▶ [Text section]:

----

You know something is working properly when you don't even notice its function.
In the old saying, when you do something right, people wont know you've done anything at all.
This is one of the underpinning features of the universe and consciousness.
What of the human body and its organs? If they all work properly and fully, you cant feel them busy at work. You cant feel your eyes seeing, you cant feel the rods and cones organising your sight in the retina. You cant feel your kidneys filtering waste from the blood, or the intestinal wall deriving the chemical nutrients from your food. Indeed, when all is in harmony and perfect, attention is absent.
When systems malfunction however, that's when we notice they are there. After a loud music concert, you can hear your ears, the ringing. You damage an organ and you can feel it, you can feel its place in your body, you notice its presence.
The same is true for we humans and consciousness. When all is in harmony, there is no sensation of I. The human forgets its individual self when it is in perfect harmony with the environment.

----

▶ [Record set]:
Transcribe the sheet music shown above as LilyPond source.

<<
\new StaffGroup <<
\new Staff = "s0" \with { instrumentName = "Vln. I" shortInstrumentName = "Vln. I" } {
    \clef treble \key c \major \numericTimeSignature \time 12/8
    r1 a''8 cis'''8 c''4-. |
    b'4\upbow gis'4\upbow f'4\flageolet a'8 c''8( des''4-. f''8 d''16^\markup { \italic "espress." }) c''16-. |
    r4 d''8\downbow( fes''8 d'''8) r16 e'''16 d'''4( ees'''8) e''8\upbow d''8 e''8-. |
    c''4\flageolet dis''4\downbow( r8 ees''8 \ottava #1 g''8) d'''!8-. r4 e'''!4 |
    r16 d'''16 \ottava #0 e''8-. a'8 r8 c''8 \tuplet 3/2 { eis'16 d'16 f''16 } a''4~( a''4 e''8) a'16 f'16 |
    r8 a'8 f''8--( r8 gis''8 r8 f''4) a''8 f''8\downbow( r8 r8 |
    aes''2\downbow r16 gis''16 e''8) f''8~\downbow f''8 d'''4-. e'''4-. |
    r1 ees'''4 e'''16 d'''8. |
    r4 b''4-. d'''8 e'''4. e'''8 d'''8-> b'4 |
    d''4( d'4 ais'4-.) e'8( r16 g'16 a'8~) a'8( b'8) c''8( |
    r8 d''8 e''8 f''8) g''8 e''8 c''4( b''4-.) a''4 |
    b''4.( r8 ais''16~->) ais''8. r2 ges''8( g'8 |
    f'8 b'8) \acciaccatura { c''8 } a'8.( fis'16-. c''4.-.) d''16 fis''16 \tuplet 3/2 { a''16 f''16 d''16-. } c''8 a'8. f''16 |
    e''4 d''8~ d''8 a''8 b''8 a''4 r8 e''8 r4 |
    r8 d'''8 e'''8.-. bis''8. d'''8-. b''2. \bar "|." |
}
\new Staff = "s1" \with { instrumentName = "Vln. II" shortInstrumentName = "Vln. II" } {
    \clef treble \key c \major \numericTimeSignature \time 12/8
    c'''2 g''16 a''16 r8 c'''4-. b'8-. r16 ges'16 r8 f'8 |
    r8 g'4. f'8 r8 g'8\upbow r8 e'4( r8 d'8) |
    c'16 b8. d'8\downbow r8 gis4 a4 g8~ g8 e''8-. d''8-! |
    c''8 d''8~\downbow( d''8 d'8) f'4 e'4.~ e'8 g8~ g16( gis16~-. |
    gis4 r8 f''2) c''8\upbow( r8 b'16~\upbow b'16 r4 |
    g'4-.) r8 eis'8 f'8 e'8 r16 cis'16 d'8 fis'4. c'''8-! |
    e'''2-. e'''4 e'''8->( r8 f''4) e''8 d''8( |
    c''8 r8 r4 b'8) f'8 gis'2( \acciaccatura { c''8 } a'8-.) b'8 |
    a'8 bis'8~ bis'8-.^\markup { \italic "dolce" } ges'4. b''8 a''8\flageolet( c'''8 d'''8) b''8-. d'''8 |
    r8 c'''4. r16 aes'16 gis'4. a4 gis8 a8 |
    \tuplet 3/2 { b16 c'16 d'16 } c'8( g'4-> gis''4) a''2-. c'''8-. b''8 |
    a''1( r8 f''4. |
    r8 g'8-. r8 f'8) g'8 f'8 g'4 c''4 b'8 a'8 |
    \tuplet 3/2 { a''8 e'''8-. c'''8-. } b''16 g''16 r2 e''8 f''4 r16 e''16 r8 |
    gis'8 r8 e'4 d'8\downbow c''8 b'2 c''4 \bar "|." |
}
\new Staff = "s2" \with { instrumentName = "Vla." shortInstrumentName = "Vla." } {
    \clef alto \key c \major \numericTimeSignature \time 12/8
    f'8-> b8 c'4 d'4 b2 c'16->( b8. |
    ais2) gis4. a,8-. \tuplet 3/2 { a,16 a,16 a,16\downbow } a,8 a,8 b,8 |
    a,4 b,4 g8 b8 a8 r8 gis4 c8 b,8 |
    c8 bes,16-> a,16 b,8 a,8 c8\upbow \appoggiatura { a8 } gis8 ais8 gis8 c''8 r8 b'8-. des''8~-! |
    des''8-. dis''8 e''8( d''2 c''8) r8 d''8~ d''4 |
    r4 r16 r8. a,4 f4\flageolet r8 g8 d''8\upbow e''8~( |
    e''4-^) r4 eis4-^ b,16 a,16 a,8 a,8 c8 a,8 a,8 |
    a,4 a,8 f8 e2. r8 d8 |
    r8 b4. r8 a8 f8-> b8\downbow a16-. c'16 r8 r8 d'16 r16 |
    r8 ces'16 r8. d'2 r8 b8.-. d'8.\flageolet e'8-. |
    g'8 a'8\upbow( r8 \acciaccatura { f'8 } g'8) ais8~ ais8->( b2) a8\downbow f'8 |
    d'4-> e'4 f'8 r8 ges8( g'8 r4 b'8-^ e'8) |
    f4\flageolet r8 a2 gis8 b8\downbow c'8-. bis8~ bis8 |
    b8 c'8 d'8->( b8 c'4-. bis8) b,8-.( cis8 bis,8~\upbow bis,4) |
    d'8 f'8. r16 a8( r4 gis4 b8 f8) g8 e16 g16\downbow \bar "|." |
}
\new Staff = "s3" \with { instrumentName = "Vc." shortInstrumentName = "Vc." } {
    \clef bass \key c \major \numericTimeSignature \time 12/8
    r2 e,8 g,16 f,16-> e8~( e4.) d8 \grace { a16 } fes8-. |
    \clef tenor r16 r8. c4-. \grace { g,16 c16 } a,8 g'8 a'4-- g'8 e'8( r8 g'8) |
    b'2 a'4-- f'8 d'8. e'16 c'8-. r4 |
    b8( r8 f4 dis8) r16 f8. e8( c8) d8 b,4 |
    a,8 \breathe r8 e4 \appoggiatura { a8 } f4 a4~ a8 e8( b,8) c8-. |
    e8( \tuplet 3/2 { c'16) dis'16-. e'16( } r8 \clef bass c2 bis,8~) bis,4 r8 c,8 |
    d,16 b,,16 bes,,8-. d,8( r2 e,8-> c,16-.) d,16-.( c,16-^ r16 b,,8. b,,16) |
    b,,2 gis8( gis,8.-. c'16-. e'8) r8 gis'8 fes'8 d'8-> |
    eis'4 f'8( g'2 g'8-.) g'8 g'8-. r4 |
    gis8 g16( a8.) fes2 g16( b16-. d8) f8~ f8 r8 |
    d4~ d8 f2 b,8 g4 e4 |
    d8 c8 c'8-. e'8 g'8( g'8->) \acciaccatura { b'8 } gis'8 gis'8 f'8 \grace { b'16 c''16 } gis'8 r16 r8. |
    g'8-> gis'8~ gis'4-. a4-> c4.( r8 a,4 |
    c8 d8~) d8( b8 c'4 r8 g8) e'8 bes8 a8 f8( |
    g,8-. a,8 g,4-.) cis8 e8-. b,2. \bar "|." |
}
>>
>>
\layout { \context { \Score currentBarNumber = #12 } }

----

▶ [What you need to do]:
1. Please copy the essay on harmony and attention word for word, from "This is one" to "notice its presence.".
2. In the essay on harmony and attention, what can you hear after a loud music concert?
3. Pick up the essay on harmony and attention after its final sentence and carry it on.

▶ [Answers to the tasks]:
1.
This is one of the underpinning features of the universe and consciousness.
What of the human body and its organs? If they all work properly and fully, you cant feel them busy at work. You cant feel your eyes seeing, you cant feel the rods and cones organising your sight in the retina. You cant feel your kidneys filtering waste from the blood, or the intestinal wall deriving the chemical nutrients from your food. Indeed, when all is in harmony and perfect, attention is absent.
When systems malfunction however, that's when we notice they are there. After a loud music concert, you can hear your ears, the ringing. You damage an organ and you can feel it, you can feel its place in your body, you notice its presence.

2. You can hear your ears ringing.

3.
Like a raindrop of consciousness falling back into the ocean. Or to put it another way, the consciousness can be likened to flood light rather than spot light. This forgetting of the 'self' as an individual and separate being is meditation. It doesn't have to be achieved by any effort, though it can be, via the traditional Buddhist and Hindu ways. Where you sit comfortably and perhaps adopt the lotus position and practice one of hundreds of techniques designed to calm the mind. Ultimately trying to forget yourself.
However it is also happening when you are completely and fully absorbed in a task. You become one with the universe, you are on a sort of auto pilot but you are still thinking rationally, clearly; perhaps the clearest you ever think. Your attention is not divided, it is fully on the task in hand. You are no longer self aware.
So where has the 'I' gone in situations like these? Is it merely forgotten? If so by whom? Perhaps it was never there in the first place and the universe is playing the Dean Pattinson game through my physical body, and the Joe Bloggs through yours. Perhaps, conciseness is external and received rather than generated internally by our biochemistry. Here we can use the analogy of the relationship between a radio and the songs coming out of the speaker being the same as that of the human body and consciousness.
Is all well and good to daydream about personal identity being a total illusion.
However conscious attention is what has brought us to our current point. Although it was arguably a mistake, (becoming self aware may be likened to forbidden fruit/knowledge in the garden of Eden perhaps) it has helped us learn a lot.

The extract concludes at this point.